Of the material below, the lines to be retyped are those from the line containing "#c5c4c5; stroke-width: 9" through the line containing "#fcfbfb; stroke-width: 7", inclusive; reproduce them exactly.

** Opening Data supplied block **

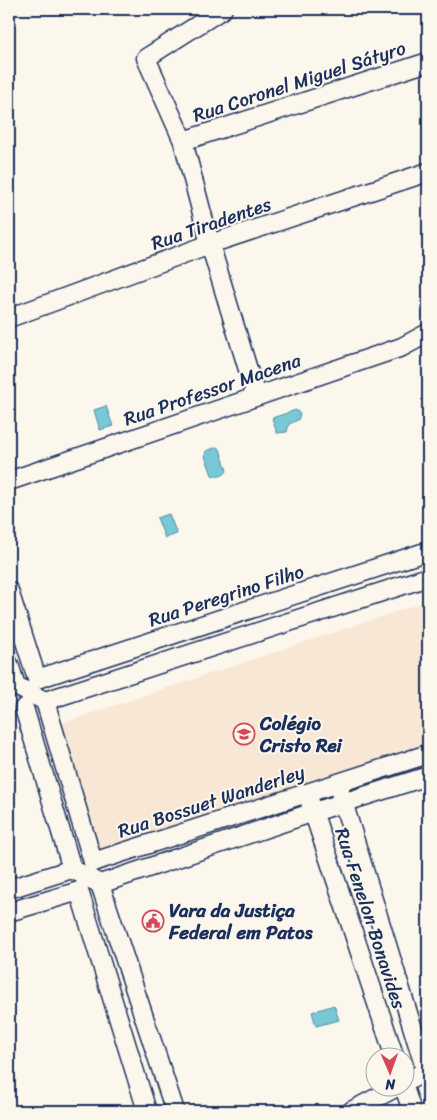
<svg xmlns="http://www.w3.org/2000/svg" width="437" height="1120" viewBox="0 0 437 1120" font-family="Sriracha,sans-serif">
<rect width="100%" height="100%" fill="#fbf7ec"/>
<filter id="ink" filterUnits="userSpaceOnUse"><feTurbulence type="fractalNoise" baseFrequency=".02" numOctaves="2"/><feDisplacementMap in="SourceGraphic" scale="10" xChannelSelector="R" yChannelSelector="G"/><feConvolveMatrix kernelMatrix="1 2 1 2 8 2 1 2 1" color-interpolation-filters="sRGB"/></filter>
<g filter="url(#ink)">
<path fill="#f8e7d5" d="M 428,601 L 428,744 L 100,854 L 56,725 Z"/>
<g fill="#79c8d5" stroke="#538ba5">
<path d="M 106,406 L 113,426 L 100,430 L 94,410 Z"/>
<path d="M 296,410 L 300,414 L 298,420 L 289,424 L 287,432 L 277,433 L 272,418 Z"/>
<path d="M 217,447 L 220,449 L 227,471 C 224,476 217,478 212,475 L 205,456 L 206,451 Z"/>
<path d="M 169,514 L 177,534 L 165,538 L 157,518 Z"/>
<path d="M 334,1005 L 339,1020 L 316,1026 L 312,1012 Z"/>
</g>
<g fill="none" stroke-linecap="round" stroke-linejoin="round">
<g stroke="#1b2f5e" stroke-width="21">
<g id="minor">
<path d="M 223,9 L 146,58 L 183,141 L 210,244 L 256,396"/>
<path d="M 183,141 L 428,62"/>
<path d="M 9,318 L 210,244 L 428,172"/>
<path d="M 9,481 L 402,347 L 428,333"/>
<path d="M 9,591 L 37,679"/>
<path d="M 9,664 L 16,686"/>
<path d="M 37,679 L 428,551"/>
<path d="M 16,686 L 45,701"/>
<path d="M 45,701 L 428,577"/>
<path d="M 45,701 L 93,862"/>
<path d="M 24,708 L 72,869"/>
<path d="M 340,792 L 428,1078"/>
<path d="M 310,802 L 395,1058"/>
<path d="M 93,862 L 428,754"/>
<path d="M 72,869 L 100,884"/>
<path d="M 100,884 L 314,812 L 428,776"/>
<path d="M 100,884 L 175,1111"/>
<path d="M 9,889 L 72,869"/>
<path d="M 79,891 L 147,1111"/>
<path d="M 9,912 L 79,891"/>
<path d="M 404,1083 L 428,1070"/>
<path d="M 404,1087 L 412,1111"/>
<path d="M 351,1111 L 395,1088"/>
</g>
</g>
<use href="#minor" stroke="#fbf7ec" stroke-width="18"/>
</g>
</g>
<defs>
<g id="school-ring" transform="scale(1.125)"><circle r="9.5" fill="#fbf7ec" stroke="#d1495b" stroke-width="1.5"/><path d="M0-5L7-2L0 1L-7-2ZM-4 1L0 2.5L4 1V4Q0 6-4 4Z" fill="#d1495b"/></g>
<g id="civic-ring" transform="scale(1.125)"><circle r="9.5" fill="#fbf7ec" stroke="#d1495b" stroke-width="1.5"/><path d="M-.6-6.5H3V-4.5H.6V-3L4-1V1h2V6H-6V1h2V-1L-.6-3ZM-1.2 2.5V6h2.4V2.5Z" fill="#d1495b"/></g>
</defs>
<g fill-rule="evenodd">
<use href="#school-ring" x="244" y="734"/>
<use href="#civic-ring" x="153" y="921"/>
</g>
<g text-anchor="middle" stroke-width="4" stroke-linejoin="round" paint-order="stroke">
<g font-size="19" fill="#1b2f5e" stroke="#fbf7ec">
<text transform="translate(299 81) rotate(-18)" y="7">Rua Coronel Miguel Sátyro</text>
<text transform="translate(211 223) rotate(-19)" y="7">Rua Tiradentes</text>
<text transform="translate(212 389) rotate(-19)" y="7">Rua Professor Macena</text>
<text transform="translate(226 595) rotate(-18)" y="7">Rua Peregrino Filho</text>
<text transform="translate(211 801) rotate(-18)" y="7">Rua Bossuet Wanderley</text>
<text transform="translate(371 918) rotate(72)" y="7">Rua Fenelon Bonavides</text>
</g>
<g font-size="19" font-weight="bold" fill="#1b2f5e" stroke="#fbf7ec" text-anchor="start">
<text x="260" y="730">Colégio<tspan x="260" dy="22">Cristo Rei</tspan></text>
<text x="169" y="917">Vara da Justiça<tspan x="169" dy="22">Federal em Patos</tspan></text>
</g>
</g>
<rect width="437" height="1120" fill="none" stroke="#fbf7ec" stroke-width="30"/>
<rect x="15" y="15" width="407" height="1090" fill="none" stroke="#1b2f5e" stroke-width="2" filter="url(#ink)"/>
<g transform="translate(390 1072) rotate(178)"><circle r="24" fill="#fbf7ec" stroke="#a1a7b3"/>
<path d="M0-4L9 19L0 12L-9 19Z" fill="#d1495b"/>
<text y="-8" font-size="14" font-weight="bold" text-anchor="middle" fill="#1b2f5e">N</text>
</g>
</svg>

** Closing Data supplied block **
** Opening Data supplied block **

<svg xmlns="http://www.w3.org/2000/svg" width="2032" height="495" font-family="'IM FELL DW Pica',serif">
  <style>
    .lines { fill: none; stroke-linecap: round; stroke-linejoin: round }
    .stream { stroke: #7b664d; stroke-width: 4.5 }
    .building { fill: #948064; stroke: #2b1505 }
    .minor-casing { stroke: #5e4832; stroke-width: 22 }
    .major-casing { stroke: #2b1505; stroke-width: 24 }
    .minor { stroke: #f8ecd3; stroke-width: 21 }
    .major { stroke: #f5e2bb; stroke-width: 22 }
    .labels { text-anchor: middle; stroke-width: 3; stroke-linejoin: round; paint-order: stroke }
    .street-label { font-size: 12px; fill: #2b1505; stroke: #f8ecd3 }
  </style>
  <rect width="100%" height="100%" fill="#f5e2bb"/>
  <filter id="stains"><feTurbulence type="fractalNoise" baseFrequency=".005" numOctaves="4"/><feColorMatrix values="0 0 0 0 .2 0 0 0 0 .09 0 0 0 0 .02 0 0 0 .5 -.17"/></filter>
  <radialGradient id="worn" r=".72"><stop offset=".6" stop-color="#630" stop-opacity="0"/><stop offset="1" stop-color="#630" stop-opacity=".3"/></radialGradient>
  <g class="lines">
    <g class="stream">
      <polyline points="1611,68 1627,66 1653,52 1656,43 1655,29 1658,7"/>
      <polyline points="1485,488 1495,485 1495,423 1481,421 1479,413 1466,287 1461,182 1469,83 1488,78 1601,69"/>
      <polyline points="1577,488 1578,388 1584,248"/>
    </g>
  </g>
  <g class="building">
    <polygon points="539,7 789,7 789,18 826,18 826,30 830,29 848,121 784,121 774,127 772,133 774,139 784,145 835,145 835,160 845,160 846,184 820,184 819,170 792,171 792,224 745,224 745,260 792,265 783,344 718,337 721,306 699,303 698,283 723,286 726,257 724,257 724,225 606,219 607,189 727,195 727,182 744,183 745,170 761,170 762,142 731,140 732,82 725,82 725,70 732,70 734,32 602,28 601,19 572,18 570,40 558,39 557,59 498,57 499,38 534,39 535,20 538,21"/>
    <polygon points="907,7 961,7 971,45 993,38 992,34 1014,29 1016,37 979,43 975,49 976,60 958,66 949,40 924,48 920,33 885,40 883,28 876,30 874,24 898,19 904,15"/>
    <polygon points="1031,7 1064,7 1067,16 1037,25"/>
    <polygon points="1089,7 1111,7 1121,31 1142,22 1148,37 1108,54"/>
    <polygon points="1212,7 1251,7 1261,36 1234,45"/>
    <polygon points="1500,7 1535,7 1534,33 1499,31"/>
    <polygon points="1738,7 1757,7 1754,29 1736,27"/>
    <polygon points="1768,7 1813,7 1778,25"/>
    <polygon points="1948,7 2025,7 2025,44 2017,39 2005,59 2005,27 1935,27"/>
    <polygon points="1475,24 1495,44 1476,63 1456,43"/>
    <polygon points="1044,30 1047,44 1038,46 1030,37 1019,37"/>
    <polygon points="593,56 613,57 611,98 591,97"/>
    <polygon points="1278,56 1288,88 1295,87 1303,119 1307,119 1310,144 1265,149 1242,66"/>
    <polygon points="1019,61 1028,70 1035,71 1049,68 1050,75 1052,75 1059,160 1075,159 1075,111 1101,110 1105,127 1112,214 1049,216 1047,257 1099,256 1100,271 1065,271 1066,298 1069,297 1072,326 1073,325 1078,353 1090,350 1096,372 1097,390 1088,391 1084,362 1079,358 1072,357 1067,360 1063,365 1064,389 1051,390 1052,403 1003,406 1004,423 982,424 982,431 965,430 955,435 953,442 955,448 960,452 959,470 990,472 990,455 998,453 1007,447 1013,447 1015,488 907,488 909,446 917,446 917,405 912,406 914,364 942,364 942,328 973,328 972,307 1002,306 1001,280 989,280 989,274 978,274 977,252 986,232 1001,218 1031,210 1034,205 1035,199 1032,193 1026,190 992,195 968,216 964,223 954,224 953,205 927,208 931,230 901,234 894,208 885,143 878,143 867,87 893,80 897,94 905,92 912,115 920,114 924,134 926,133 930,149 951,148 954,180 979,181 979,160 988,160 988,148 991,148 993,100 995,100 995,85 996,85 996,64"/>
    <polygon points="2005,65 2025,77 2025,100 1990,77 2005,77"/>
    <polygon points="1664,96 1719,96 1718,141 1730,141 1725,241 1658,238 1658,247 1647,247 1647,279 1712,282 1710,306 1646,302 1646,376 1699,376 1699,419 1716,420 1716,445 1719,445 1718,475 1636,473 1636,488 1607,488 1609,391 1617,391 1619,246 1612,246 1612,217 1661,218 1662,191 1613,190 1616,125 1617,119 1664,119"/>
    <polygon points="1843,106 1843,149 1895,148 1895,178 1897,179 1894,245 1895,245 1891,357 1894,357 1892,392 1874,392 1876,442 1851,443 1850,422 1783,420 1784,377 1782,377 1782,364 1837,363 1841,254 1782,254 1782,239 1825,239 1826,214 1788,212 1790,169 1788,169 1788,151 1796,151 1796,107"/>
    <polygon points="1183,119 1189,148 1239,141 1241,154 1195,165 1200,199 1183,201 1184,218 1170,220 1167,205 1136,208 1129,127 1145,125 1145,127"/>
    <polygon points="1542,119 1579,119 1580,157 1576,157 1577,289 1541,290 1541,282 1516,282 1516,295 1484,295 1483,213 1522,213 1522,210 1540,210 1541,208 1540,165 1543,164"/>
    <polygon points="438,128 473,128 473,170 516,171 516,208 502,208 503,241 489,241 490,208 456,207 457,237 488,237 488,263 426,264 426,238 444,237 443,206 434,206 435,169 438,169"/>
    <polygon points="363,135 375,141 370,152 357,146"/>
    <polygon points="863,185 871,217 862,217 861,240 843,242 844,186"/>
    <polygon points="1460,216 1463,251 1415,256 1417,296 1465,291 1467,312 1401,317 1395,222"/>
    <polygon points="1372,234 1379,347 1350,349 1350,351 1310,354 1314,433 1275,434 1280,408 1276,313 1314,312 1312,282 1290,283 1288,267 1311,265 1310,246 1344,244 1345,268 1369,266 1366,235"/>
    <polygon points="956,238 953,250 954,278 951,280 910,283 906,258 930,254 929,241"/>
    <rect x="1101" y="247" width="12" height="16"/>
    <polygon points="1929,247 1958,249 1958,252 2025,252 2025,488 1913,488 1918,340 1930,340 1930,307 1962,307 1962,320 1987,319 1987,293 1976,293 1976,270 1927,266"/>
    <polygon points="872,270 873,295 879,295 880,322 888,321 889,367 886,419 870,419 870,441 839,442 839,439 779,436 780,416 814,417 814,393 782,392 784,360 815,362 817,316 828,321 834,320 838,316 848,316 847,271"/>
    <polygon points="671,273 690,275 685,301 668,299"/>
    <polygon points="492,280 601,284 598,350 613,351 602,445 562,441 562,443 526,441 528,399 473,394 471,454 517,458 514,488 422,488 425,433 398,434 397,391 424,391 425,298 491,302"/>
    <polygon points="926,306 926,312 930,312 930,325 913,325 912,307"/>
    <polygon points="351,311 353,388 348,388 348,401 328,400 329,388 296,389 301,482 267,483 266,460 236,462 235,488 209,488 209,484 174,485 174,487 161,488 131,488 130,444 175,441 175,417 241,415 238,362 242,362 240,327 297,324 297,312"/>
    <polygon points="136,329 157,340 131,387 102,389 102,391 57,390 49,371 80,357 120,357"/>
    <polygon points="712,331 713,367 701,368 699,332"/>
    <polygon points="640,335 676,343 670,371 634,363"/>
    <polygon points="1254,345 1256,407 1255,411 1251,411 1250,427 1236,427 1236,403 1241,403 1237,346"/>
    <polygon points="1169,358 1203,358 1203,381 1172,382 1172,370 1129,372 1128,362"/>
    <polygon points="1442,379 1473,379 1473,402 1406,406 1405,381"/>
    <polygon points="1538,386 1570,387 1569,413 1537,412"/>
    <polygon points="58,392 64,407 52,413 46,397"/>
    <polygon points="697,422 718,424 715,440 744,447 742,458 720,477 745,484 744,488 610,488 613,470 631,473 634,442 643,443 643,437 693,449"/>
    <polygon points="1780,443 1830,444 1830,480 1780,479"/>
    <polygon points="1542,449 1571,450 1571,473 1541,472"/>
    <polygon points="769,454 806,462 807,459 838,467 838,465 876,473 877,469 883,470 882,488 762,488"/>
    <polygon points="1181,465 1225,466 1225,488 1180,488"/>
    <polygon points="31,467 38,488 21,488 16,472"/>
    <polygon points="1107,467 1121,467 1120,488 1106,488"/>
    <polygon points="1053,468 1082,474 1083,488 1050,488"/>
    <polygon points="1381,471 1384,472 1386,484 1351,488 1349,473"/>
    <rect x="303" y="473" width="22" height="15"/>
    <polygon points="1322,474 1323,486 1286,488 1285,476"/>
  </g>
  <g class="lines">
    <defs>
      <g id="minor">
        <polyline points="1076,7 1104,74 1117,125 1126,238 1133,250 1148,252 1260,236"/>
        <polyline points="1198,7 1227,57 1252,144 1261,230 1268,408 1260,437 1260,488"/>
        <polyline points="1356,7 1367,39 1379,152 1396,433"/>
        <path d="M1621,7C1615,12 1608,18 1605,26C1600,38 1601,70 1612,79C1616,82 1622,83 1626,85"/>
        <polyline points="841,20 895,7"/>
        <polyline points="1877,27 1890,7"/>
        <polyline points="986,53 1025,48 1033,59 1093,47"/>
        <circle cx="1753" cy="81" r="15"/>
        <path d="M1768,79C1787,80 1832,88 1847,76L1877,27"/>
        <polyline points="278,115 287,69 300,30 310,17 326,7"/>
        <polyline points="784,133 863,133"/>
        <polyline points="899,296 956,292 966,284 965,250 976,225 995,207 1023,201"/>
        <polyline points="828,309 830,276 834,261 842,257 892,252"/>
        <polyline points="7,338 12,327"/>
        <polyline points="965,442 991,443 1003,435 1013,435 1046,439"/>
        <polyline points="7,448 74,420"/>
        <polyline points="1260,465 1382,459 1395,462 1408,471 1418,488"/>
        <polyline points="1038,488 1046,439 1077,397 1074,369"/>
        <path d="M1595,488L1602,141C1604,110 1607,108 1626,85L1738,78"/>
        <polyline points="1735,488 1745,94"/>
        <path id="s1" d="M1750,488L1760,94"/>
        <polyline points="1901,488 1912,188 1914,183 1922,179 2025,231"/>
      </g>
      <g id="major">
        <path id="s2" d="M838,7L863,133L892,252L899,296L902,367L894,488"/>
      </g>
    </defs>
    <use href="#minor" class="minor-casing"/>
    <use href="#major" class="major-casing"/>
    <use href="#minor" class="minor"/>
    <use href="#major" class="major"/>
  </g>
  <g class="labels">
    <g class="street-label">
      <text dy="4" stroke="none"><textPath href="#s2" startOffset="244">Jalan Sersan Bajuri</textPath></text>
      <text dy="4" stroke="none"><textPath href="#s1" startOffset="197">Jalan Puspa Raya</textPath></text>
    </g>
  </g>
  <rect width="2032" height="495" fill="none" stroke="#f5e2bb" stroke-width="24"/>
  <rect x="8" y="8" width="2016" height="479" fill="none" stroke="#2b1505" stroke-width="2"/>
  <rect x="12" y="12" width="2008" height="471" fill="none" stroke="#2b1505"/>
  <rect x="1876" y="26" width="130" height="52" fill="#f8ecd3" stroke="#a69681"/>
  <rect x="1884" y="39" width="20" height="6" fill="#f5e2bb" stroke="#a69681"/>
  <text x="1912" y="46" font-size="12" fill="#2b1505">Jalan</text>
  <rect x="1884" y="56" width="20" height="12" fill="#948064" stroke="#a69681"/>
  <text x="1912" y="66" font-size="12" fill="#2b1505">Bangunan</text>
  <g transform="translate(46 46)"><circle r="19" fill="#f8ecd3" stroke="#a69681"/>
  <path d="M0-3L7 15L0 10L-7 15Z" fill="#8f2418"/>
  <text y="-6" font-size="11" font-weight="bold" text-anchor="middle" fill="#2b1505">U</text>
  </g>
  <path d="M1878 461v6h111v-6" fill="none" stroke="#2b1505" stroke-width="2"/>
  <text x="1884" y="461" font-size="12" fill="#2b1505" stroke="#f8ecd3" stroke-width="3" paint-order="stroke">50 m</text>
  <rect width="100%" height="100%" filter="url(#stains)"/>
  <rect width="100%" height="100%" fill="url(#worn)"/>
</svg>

** Closing Data supplied block **
** Opening Data supplied block **

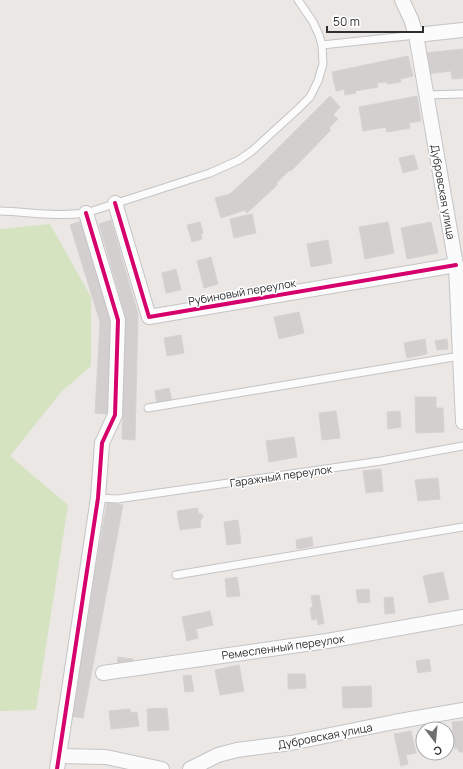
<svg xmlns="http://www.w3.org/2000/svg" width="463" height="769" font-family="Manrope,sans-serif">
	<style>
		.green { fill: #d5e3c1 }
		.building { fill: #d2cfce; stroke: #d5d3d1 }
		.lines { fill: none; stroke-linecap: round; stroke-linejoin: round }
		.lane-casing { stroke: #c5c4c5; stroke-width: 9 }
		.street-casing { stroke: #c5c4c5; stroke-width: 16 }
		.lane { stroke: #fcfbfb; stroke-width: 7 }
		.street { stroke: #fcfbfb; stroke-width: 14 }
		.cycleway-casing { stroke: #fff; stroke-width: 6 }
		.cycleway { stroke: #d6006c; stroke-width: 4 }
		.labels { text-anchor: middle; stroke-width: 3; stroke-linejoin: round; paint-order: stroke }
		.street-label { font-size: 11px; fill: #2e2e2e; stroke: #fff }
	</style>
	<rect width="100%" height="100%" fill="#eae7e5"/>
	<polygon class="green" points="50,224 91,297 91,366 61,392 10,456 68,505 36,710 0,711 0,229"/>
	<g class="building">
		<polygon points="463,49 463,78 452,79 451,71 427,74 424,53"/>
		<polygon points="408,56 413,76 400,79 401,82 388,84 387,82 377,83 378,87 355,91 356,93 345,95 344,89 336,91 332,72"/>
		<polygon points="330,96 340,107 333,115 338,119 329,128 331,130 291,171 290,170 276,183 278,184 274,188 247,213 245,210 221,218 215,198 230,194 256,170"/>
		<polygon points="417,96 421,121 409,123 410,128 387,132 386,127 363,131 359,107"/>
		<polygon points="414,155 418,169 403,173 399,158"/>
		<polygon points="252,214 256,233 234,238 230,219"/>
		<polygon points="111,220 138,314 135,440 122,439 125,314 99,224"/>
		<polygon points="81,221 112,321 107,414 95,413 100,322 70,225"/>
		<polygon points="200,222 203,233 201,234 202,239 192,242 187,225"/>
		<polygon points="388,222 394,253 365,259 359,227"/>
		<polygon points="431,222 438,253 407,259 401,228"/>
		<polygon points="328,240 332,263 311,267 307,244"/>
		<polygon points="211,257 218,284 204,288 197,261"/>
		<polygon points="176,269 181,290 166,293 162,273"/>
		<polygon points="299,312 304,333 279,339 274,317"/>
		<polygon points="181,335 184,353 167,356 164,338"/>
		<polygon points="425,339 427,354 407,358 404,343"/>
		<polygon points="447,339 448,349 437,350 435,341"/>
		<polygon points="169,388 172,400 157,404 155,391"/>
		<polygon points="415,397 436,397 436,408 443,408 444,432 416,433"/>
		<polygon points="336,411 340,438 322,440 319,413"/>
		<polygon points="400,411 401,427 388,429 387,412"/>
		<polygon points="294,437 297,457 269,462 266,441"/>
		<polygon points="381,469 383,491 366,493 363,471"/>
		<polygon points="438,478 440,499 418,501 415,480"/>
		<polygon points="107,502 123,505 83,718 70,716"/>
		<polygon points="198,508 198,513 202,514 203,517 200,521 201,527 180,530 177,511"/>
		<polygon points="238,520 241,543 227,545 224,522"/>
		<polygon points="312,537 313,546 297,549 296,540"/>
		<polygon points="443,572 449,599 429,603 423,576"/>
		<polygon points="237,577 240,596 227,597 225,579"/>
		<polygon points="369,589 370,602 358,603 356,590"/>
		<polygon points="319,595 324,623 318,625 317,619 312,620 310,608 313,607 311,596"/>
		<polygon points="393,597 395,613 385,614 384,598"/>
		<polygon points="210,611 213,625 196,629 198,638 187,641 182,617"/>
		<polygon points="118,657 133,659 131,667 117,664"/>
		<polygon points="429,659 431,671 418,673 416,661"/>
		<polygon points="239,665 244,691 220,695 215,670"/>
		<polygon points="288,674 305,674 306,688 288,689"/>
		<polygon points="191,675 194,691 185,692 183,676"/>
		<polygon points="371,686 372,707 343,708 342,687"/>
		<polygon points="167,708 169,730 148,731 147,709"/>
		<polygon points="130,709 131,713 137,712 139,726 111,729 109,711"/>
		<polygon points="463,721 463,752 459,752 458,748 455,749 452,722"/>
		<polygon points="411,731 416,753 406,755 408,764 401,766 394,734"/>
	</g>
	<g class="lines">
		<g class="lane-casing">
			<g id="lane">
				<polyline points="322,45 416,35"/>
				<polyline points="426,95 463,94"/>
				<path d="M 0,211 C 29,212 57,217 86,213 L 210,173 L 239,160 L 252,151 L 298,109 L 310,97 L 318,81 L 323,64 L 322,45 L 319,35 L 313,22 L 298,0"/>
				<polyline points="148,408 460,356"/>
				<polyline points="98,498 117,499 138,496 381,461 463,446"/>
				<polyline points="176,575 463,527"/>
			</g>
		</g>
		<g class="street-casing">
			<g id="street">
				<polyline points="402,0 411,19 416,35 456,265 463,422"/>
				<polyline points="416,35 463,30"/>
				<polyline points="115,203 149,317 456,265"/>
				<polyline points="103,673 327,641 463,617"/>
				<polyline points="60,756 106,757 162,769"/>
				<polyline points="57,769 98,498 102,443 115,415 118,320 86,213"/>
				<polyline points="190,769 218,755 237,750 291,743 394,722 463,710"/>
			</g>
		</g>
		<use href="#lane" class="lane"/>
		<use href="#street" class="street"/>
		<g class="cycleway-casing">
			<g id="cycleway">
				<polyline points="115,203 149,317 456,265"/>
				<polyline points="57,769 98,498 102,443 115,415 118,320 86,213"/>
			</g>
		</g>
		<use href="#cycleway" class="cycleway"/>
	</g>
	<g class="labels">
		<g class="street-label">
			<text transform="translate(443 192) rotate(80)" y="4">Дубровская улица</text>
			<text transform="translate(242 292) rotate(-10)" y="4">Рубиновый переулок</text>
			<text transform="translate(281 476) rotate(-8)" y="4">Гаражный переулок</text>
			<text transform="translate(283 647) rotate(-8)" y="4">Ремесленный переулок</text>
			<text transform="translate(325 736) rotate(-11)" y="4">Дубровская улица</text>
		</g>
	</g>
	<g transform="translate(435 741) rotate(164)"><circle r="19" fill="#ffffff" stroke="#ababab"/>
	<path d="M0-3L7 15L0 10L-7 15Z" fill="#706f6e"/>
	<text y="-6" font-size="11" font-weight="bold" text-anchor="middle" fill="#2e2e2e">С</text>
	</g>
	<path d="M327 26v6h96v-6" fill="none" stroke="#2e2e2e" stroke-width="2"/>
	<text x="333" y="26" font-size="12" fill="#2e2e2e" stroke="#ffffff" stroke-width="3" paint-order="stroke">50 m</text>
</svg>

** Closing Data supplied block **

# [Response to this task]
		.lane-casing { stroke: #c5c4c5; stroke-width: 9 }
		.street-casing { stroke: #c5c4c5; stroke-width: 16 }
		.lane { stroke: #fcfbfb; stroke-width: 7 }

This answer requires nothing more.